Por Edmilson Lopes
(Sociólogo e prof. do Dep. de Ciências Sociais – UFRN)
Texto Publicado na Terra Magazine
Mobilidade urbana é o tema do momento. Nas grandes cidades, o tema deverá ocupar grande parte dos discursos dos candidatos às prefeituras. O crescimento da frota de veículos individuais e a ausência de investimentos vigorosos em transportes coletivos contribuíram para deteriorar a qualidade de vida não apenas nas metrópoles, mas também em cidades de porte médio. Parado em engarrafamento, ou espremido em ônibus, trens ou metrôs, o brasileiro vai se dando conta de que o preço a pagar pela incorporação do automóvel como bem distintivo é muito caro. Como não existem saídas mágicas, nem dinheiro dá em árvores, o grande ganho da discussão será mesmo a construção de um consenso em torno da necessidade de obras estruturais para o transporte de massas.
Entretanto, a (i)mobilidade urbana não traduz todo o drama do deslocamento de pessoas e cargas no Brasil contemporâneo. No vasto território nacional, a opção feita há décadas pelo transporte também cobra o seu alto preço. O transporte de cargas e de passageiros, pelas estradas do Brasil, exige um debate nacional. Nesse debate, mais do que a cobrança de obras de manutenção e de expansão da malha rodoviário, temos o desafio de lidar com a insegurança em boa parte de nossas estradas.
A naturalização dos assaltos nas rodovias é tamanha que os mapas rodoviários mais completos trazem informações sobre trechos nos quais a vulnerabilidade aos assaltantes das estradas é maior. Entretanto, mesmo os melhores guias não conseguem mapear corretamente as atividades predatórias que se desenvolvem em nossas rodovias. Os roubos de cargas, geralmente desenvolvido por grupos inseridos em redes amplas que contam com a participação de poderosos esquemas de comercialização, é a modalidade criminosa mais vistosa desenvolvidas em nossas estradas. Pela sua dimensão e pelo envolvimento de redes locais e regionais de comercialização de produtos sem notas fiscais, essa prática delituosa, quando as quadrilhas que a desenvolvem são desbaratadas, contam com ampla cobertura da imprensa.

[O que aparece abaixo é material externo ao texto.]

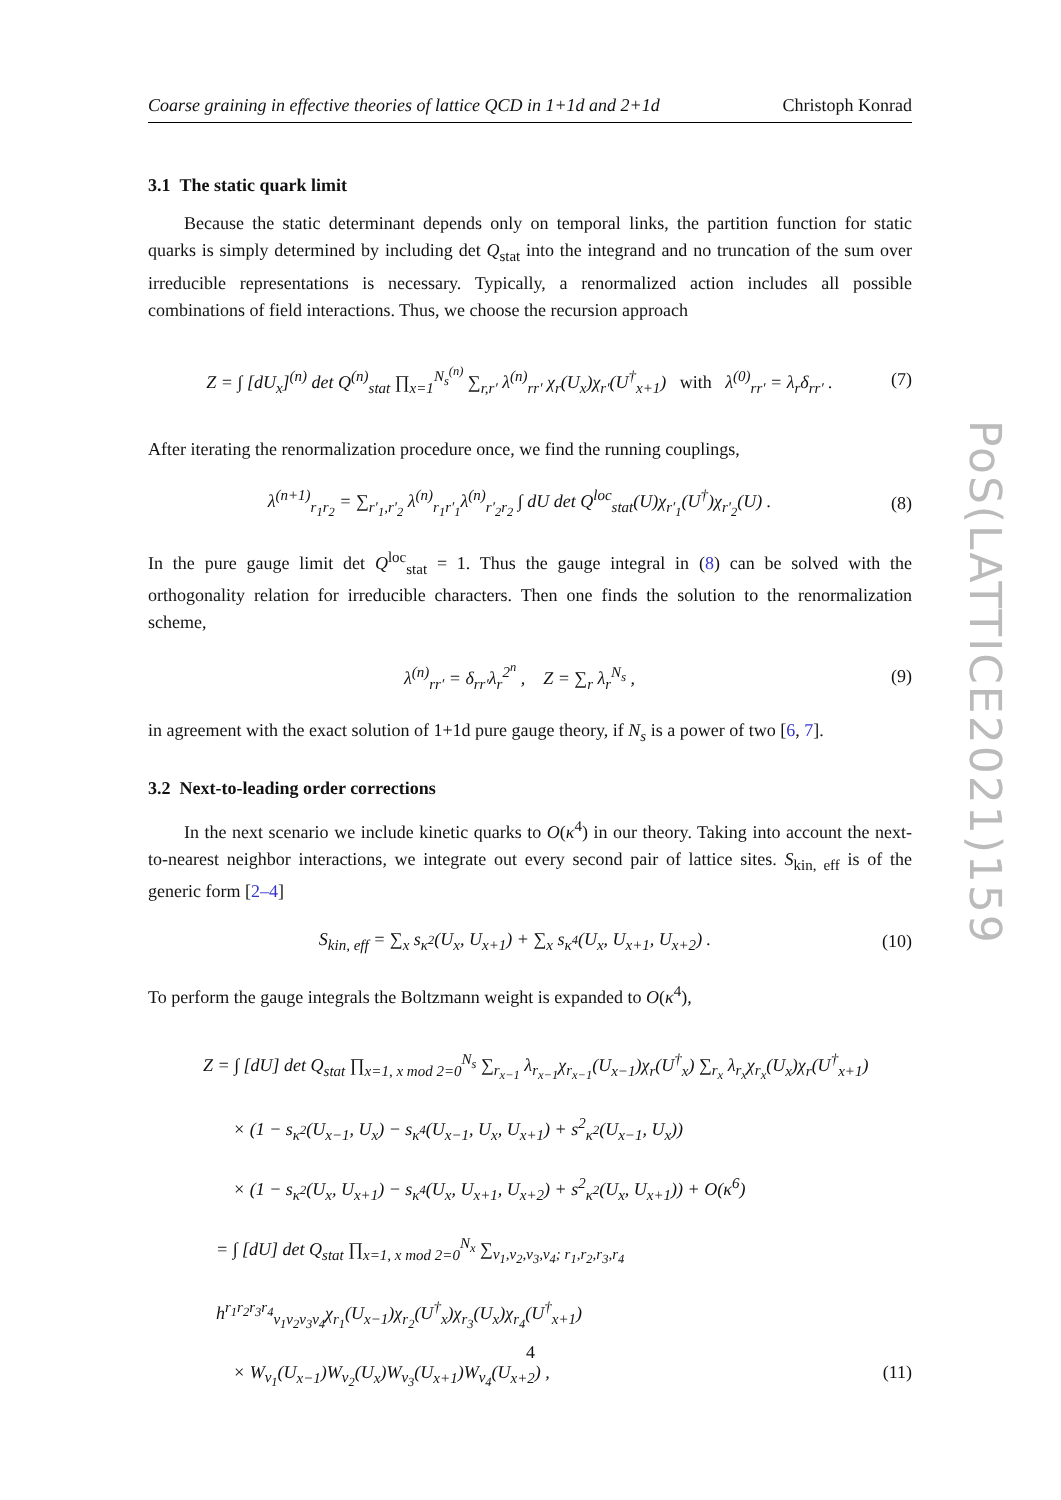Coarse graining in effective theories of lattice QCD in 1+1d and 2+1d Christoph Konrad
3.1 The static quark limit
Because the static determinant depends only on temporal links, the partition function for static quarks is simply determined by including det Q<sub>stat</sub> into the integrand and no truncation of the sum over irreducible representations is necessary. Typically, a renormalized action includes all possible combinations of field interactions. Thus, we choose the recursion approach
Z = ∫ [dU<sub>x</sub>]<sup>(n)</sup> det Q<sup>(n)</sup><sub>stat</sub> ∏<sub>x=1</sub><sup>N<sub>s</sub><sup>(n)</sup></sup> ∑<sub>r,r′</sub> λ<sup>(n)</sup><sub>rr′</sub> χ<sub>r</sub>(U<sub>x</sub>)χ<sub>r′</sub>(U<sup>†</sup><sub>x+1</sub>) with λ<sup>(0)</sup><sub>rr′</sub> = λ<sub>r</sub>δ<sub>rr′</sub> . (7)
After iterating the renormalization procedure once, we find the running couplings,
λ<sup>(n+1)</sup><sub>r<sub>1</sub>r<sub>2</sub></sub> = ∑<sub>r′<sub>1</sub>,r′<sub>2</sub></sub> λ<sup>(n)</sup><sub>r<sub>1</sub>r′<sub>1</sub></sub>λ<sup>(n)</sup><sub>r′<sub>2</sub>r<sub>2</sub></sub> ∫ dU det Q<sup>loc</sup><sub>stat</sub>(U)χ<sub>r′<sub>1</sub></sub>(U<sup>†</sup>)χ<sub>r′<sub>2</sub></sub>(U) . (8)
In the pure gauge limit det Q<sup>loc</sup><sub>stat</sub> = 1. Thus the gauge integral in (8) can be solved with the orthogonality relation for irreducible characters. Then one finds the solution to the renormalization scheme,
λ<sup>(n)</sup><sub>rr′</sub> = δ<sub>rr′</sub>λ<sub>r</sub><sup>2<sup>n</sup></sup> , Z = ∑<sub>r</sub> λ<sub>r</sub><sup>N<sub>s</sub></sup> , (9)
in agreement with the exact solution of 1+1d pure gauge theory, if N<sub>s</sub> is a power of two [6, 7].
3.2 Next-to-leading order corrections
In the next scenario we include kinetic quarks to O(κ<sup>4</sup>) in our theory. Taking into account the next-to-nearest neighbor interactions, we integrate out every second pair of lattice sites. S<sub>kin, eff</sub> is of the generic form [2–4]
S<sub>kin, eff</sub> = ∑<sub>x</sub> s<sub>κ<sup>2</sup></sub>(U<sub>x</sub>, U<sub>x+1</sub>) + ∑<sub>x</sub> s<sub>κ<sup>4</sup></sub>(U<sub>x</sub>, U<sub>x+1</sub>, U<sub>x+2</sub>) . (10)
To perform the gauge integrals the Boltzmann weight is expanded to O(κ<sup>4</sup>),
Z = ∫ [dU] det Q<sub>stat</sub> ∏<sub>x=1, x mod 2=0</sub><sup>N<sub>s</sub></sup> ∑<sub>r<sub>x−1</sub></sub> λ<sub>r<sub>x−1</sub></sub>χ<sub>r<sub>x−1</sub></sub>(U<sub>x−1</sub>)χ<sub>r</sub>(U<sup>†</sup><sub>x</sub>) ∑<sub>r<sub>x</sub></sub> λ<sub>r<sub>x</sub></sub>χ<sub>r<sub>x</sub></sub>(U<sub>x</sub>)χ<sub>r</sub>(U<sup>†</sup><sub>x+1</sub>)
× (1 − s<sub>κ<sup>2</sup></sub>(U<sub>x−1</sub>, U<sub>x</sub>) − s<sub>κ<sup>4</sup></sub>(U<sub>x−1</sub>, U<sub>x</sub>, U<sub>x+1</sub>) + s<sup>2</sup><sub>κ<sup>2</sup></sub>(U<sub>x−1</sub>, U<sub>x</sub>))
× (1 − s<sub>κ<sup>2</sup></sub>(U<sub>x</sub>, U<sub>x+1</sub>) − s<sub>κ<sup>4</sup></sub>(U<sub>x</sub>, U<sub>x+1</sub>, U<sub>x+2</sub>) + s<sup>2</sup><sub>κ<sup>2</sup></sub>(U<sub>x</sub>, U<sub>x+1</sub>)) + O(κ<sup>6</sup>)
= ∫ [dU] det Q<sub>stat</sub> ∏<sub>x=1, x mod 2=0</sub><sup>N<sub>x</sub></sup> ∑<sub>v<sub>1</sub>,v<sub>2</sub>,v<sub>3</sub>,v<sub>4</sub>; r<sub>1</sub>,r<sub>2</sub>,r<sub>3</sub>,r<sub>4</sub></sub> h<sup>r<sub>1</sub>r<sub>2</sub>r<sub>3</sub>r<sub>4</sub></sup><sub>v<sub>1</sub>v<sub>2</sub>v<sub>3</sub>v<sub>4</sub></sub>χ<sub>r<sub>1</sub></sub>(U<sub>x−1</sub>)χ<sub>r<sub>2</sub></sub>(U<sup>†</sup><sub>x</sub>)χ<sub>r<sub>3</sub></sub>(U<sub>x</sub>)χ<sub>r<sub>4</sub></sub>(U<sup>†</sup><sub>x+1</sub>)
× W<sub>v<sub>1</sub></sub>(U<sub>x−1</sub>)W<sub>v<sub>2</sub></sub>(U<sub>x</sub>)W<sub>v<sub>3</sub></sub>(U<sub>x+1</sub>)W<sub>v<sub>4</sub></sub>(U<sub>x+2</sub>) , (11)
PoS(LATTICE2021)159
4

Entretanto, há uma ampla gama de práticas predatórias nas nossas estradas que, salvo quando resultam em homicídios, merecem algum destaque. Refiro-me aos assaltos a ônibus de passageiros e a veículos particulares.
Em Pau dos Ferros, no oeste do Rio Grande do Norte, professores da Universidade do Estado do Rio Grande do Norte que ministram aulas em cursos noturnos nos municípios vizinhos, escaldados pelos constantes assaltos das vans que os transportam, não mais retornam para a cidade após o término de suas atividades. Enfrentar 30 ou 40 quilômetros de rodovia se tornou algo temerário na região. Um motorista da Universidade, que já foi assaltado seis vezes em menos de cinco anos, falou-me que já tem um roteiro de como se comportar nas dramáticas situações dos assaltos. Estes, não raro, duram horas e envolvem o desvio dos transportes de passageiros – ônibus ou vans – para estradas carroçáveis. Além do pouco dinheiro dos passageiros, os criminosos são atraídos pelos aparelhos celulares e pelos notebooks. No último assalto em que foi vítima, os criminosos suspeitaram que um professor era policial e queriam assassiná-lo. Foi custoso convencê-los de que o rapaz malhado e de cabelos curtos era mesmo um professor.
Em sua tese de doutoramento, defendida no Programa de Sáude da UFBA, Silvia Regina Viodres Inoue apontou como os roubos a ônibus nas estradas baianas como determinante no sofrimento psíquico de condutores e passageiros. O trabalho, orientado pelo Professor Eduardo Paes Machado, aponta ainda como os roubos a ônibus foram incorporados aos cálculos de passageiros e motoristas.
Os custos sociais e econômicos da criminalidade predatória nas estradas brasileiras não são pequenos. As escoltas de caminhões e ônibus se tornaram obrigatórias e têm contribuído para aumentar os preços dos serviços tanto das transportadoras de cargas quanto das empresas de transportes de passageiros.
Na defesa de tese de Sílvia, na qual participei como examinador externo, o Professor Machado chamou a atenção para o fato de que a atividade predatória nas estradas é uma modalidade criminosa restritas a poucos países. Geralmente ocorre, em nações que, recém saídas de guerras civis, ainda convivem com grupos fortemente armados. No Brasil, é a expressão de quanto o Estado ainda tem dificuldades estruturais de garantir o controle do seu território.